- _Exercise_:
Convert the material from its first line through the line containing "Atk** +16; **CMB** +26; **CMD** 35" into a JSON list of strings, one string per line, leaving out blank lines.

--- Records supplied ---

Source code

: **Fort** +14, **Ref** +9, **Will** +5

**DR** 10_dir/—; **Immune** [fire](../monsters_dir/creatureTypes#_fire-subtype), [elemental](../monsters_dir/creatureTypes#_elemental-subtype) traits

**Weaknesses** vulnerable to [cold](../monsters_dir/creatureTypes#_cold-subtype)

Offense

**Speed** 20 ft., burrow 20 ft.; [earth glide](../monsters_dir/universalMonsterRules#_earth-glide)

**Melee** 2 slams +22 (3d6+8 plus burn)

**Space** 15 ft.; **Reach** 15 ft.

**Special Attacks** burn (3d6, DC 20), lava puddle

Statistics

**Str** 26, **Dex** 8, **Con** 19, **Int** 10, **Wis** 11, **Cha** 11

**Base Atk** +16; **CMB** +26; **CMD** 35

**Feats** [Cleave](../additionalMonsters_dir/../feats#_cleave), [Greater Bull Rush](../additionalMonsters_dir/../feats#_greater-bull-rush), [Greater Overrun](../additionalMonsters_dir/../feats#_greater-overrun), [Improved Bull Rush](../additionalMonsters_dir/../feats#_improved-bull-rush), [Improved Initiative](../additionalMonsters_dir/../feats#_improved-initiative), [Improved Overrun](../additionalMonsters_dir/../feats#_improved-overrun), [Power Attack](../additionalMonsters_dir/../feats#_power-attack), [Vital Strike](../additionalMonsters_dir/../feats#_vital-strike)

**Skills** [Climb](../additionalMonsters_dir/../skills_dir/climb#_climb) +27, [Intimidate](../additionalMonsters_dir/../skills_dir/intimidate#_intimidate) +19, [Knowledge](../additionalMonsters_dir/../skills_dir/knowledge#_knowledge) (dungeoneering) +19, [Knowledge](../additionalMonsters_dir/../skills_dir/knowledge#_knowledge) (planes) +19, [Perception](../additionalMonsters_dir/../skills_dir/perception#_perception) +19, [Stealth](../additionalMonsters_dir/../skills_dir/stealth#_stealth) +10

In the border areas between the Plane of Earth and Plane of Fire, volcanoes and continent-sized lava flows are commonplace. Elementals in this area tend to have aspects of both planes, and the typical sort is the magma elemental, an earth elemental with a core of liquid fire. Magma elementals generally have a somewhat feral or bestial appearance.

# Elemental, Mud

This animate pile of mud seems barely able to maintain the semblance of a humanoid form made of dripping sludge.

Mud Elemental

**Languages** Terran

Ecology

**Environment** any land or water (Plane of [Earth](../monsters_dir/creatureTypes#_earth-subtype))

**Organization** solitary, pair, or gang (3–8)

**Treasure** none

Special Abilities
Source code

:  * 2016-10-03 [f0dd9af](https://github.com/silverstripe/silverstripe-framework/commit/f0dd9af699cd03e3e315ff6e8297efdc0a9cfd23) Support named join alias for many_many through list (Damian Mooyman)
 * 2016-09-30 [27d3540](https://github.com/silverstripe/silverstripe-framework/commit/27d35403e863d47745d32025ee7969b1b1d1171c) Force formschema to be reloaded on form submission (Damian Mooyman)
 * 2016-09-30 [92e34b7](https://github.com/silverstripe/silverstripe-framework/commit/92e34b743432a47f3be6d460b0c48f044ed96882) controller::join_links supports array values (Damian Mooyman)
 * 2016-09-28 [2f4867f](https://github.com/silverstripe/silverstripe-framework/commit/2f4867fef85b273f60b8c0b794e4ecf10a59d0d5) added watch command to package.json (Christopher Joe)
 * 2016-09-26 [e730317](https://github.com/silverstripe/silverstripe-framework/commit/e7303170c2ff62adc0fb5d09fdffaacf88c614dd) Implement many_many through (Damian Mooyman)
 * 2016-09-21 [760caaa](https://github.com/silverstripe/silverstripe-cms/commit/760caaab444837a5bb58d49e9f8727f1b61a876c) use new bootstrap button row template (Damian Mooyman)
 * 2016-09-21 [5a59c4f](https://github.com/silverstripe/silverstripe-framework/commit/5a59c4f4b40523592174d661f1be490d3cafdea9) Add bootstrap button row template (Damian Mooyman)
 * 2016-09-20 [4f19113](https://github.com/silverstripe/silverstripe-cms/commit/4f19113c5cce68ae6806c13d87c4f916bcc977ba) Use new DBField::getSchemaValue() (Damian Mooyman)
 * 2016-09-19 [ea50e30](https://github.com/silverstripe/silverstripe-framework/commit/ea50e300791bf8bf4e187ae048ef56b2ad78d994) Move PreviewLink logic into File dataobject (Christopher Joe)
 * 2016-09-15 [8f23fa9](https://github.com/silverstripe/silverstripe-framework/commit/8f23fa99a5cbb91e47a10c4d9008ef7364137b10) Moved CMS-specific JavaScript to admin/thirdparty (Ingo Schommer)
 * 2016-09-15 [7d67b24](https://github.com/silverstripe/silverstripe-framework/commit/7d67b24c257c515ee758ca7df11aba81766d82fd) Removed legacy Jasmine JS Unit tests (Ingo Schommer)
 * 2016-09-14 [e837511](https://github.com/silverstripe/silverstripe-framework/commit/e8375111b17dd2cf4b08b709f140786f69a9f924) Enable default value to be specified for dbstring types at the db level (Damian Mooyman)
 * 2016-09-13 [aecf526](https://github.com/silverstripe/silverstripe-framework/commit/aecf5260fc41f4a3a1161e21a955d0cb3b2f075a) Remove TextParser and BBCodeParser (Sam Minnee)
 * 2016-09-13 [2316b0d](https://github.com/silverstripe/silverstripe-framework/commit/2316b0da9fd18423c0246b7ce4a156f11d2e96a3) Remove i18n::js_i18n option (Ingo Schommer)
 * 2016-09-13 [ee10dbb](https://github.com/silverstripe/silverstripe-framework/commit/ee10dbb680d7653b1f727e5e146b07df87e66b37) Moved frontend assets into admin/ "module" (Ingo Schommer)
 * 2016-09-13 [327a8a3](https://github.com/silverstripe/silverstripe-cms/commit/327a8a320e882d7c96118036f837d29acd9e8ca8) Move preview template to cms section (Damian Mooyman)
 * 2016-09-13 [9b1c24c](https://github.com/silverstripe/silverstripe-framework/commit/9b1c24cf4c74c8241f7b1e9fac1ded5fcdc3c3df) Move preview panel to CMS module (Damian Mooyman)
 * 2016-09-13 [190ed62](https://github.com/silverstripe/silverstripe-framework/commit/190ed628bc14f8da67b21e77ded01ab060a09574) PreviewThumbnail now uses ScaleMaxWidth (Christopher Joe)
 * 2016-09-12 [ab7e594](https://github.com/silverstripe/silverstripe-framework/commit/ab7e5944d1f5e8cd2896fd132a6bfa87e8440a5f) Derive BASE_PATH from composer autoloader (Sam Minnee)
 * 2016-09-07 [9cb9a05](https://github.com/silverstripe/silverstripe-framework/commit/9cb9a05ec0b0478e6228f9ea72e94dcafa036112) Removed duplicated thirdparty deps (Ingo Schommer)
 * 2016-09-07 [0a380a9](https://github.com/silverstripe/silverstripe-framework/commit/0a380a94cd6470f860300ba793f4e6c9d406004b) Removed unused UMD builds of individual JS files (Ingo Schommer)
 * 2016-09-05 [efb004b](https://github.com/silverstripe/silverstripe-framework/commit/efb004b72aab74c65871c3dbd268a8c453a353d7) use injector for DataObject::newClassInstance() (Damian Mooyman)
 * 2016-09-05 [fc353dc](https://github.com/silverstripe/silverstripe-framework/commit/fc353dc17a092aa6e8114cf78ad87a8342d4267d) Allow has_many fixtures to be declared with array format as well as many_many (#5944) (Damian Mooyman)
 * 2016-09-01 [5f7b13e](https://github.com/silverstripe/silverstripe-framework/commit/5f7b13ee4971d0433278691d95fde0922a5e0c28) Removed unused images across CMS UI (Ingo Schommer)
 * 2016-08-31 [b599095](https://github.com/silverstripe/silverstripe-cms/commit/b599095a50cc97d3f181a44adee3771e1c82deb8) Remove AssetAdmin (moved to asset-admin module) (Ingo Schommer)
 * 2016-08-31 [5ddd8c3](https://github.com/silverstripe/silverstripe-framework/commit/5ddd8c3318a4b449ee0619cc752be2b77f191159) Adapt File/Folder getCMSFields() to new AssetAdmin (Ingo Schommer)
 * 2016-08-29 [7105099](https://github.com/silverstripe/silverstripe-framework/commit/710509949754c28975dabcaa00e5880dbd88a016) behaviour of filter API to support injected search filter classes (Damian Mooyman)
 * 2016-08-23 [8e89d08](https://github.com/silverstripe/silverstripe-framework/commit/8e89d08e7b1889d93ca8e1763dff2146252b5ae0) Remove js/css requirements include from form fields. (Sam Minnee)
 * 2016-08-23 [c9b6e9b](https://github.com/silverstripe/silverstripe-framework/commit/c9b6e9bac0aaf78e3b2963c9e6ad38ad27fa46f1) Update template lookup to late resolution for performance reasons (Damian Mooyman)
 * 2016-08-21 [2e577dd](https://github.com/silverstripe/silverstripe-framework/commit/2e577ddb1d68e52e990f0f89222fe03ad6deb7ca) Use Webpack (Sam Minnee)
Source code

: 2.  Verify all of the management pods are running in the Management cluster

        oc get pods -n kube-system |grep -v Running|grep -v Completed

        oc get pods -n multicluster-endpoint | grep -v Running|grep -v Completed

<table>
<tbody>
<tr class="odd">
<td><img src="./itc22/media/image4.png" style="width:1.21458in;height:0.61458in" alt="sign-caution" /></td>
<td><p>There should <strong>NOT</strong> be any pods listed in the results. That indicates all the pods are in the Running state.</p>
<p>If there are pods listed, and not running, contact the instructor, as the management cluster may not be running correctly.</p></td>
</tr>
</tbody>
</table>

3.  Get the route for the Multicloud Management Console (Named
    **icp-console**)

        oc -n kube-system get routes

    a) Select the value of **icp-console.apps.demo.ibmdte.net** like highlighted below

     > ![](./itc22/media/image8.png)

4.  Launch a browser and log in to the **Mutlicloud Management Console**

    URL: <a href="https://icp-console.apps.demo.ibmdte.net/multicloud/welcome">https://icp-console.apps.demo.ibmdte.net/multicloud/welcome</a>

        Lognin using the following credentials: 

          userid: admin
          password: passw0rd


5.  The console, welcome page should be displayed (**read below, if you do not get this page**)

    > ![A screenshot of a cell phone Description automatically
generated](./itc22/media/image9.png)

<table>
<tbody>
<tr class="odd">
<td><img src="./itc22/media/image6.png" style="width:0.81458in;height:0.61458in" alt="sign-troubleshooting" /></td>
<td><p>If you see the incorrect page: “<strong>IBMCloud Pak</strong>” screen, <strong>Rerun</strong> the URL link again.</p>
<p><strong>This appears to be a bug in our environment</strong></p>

---

- _Finished task_:
[
  "Source code",
  ": **Fort** +14, **Ref** +9, **Will** +5",
  "**DR** 10_dir/—; **Immune** [fire](../monsters_dir/creatureTypes#_fire-subtype), [elemental](../monsters_dir/creatureTypes#_elemental-subtype) traits",
  "**Weaknesses** vulnerable to [cold](../monsters_dir/creatureTypes#_cold-subtype)",
  "Offense",
  "**Speed** 20 ft., burrow 20 ft.; [earth glide](../monsters_dir/universalMonsterRules#_earth-glide)",
  "**Melee** 2 slams +22 (3d6+8 plus burn)",
  "**Space** 15 ft.; **Reach** 15 ft.",
  "**Special Attacks** burn (3d6, DC 20), lava puddle",
  "Statistics",
  "**Str** 26, **Dex** 8, **Con** 19, **Int** 10, **Wis** 11, **Cha** 11",
  "**Base Atk** +16; **CMB** +26; **CMD** 35"
]